Potential benefits from gene mapping are greatest for traits that are difficult or expensive to measure. Tenderness is an example of a trait that is expensive to measure but has economic importance. Traits where the maximum is ideal, such as disease resistance, are better candidates for gene tests than those where an intermediate level is ideal, such as growth rate. It should be noted that, if genes exist that have major effects on traits currently selected for, the unfavorable allele should be mostly eliminated in the population through traditional selection methods.
Marker or gene tests enhance traditional genetic evaluation systems because the tests can be run early in the animal’s life and do not require the actual trait to be measured in every animal. Males can be tested for genes affecting female fertility, live animals can be tested for carcass traits, and disease resistance might be evaluated without subjecting the animal to the disease.
Because an animal’s progeny inherit a random 50% of a parent’s chromosomes, traditional genetic evaluation systems make assumptions that may not be fully true. For example, full siblings will have similar EPDs until they can be measured for a trait of interest. If an accurate gene or marker test for a major growth gene were available, it might be possible to test flushmates at birth or before then to determine which received the more favorable genes from each parent, enhancing the accuracy of their EPDs.

[WORK ORDER] Output the full passage on gene mapping and marker tests in livestock, word for word. The listing is not needed for anything here.

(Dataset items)
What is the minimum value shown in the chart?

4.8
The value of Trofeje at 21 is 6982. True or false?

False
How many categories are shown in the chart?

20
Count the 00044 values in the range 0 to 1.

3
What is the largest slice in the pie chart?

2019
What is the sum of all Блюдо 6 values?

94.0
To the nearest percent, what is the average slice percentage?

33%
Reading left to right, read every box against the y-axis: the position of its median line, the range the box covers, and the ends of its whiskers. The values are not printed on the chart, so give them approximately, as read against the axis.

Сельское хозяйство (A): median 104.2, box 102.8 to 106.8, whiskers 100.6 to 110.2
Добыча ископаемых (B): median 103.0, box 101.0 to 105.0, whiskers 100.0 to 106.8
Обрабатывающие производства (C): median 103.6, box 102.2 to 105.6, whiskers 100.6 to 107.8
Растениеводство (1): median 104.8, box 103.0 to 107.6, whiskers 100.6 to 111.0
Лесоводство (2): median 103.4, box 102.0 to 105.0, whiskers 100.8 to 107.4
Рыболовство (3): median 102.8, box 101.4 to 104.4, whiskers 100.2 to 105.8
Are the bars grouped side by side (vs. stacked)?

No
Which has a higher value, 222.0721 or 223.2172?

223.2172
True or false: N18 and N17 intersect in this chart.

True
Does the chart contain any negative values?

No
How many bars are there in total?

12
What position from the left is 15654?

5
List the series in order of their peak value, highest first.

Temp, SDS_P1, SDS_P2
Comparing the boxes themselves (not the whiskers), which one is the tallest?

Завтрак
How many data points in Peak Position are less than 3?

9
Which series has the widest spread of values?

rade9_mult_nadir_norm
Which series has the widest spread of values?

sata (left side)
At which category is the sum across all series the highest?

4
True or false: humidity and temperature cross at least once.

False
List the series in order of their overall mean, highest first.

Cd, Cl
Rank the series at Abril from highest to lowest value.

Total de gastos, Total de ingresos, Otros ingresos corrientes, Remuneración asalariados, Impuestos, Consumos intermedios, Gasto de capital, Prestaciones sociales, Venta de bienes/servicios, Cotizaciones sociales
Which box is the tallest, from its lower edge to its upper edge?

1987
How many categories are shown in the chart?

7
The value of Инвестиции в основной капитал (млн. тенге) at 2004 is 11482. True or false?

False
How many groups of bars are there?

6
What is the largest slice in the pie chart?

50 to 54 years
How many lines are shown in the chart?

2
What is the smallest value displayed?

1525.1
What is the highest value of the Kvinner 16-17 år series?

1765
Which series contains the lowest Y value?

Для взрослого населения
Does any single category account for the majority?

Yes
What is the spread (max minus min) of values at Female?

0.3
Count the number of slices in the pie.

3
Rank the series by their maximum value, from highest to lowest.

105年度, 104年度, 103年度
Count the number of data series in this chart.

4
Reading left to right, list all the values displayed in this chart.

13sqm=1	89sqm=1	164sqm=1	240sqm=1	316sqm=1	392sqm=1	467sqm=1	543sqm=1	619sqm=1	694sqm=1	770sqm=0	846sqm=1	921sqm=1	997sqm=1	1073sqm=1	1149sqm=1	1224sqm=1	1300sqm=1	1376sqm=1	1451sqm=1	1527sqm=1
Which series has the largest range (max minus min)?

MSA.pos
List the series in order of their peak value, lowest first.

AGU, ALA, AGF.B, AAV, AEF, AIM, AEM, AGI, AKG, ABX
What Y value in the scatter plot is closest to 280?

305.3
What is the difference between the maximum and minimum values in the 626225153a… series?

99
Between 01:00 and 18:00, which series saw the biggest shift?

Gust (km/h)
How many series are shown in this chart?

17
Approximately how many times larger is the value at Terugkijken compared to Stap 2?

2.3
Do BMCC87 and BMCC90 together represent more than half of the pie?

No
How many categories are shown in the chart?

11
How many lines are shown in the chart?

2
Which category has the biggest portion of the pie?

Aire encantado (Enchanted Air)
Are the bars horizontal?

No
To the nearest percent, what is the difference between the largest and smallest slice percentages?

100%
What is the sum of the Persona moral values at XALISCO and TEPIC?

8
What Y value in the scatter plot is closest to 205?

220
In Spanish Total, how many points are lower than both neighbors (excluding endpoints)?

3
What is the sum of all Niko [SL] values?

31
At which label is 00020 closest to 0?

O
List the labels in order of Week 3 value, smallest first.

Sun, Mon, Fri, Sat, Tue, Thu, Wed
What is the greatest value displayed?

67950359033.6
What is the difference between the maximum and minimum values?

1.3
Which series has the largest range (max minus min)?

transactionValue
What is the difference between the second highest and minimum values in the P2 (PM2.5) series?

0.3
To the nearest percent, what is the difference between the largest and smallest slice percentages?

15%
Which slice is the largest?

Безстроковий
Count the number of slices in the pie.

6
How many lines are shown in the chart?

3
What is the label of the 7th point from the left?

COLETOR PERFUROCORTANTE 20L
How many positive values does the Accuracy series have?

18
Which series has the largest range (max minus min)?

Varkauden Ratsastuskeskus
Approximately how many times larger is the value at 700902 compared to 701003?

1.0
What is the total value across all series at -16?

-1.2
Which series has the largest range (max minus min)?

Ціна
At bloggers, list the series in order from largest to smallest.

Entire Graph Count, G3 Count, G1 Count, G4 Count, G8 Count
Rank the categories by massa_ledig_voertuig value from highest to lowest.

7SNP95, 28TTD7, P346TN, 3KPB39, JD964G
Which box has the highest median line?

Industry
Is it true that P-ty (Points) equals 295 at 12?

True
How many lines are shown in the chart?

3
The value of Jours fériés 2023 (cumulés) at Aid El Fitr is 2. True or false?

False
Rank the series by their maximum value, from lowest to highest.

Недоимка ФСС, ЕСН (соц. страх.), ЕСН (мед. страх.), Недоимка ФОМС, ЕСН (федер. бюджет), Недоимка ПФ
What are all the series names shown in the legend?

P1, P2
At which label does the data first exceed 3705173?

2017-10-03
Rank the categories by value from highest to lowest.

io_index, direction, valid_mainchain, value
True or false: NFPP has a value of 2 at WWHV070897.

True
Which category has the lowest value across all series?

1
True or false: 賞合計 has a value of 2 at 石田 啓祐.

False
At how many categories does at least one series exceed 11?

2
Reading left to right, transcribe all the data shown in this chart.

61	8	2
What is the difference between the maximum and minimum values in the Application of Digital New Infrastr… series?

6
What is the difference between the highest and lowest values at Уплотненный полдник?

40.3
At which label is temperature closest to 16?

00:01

[REPLY TO THE TASK]
Potential benefits from gene mapping are greatest for traits that are difficult or expensive to measure. Tenderness is an example of a trait that is expensive to measure but has economic importance. Traits where the maximum is ideal, such as disease resistance, are better candidates for gene tests than those where an intermediate level is ideal, such as growth rate. It should be noted that, if genes exist that have major effects on traits currently selected for, the unfavorable allele should be mostly eliminated in the population through traditional selection methods.
Marker or gene tests enhance traditional genetic evaluation systems because the tests can be run early in the animal’s life and do not require the actual trait to be measured in every animal. Males can be tested for genes affecting female fertility, live animals can be tested for carcass traits, and disease resistance might be evaluated without subjecting the animal to the disease.
Because an animal’s progeny inherit a random 50% of a parent’s chromosomes, traditional genetic evaluation systems make assumptions that may not be fully true. For example, full siblings will have similar EPDs until they can be measured for a trait of interest. If an accurate gene or marker test for a major growth gene were available, it might be possible to test flushmates at birth or before then to determine which received the more favorable genes from each parent, enhancing the accuracy of their EPDs.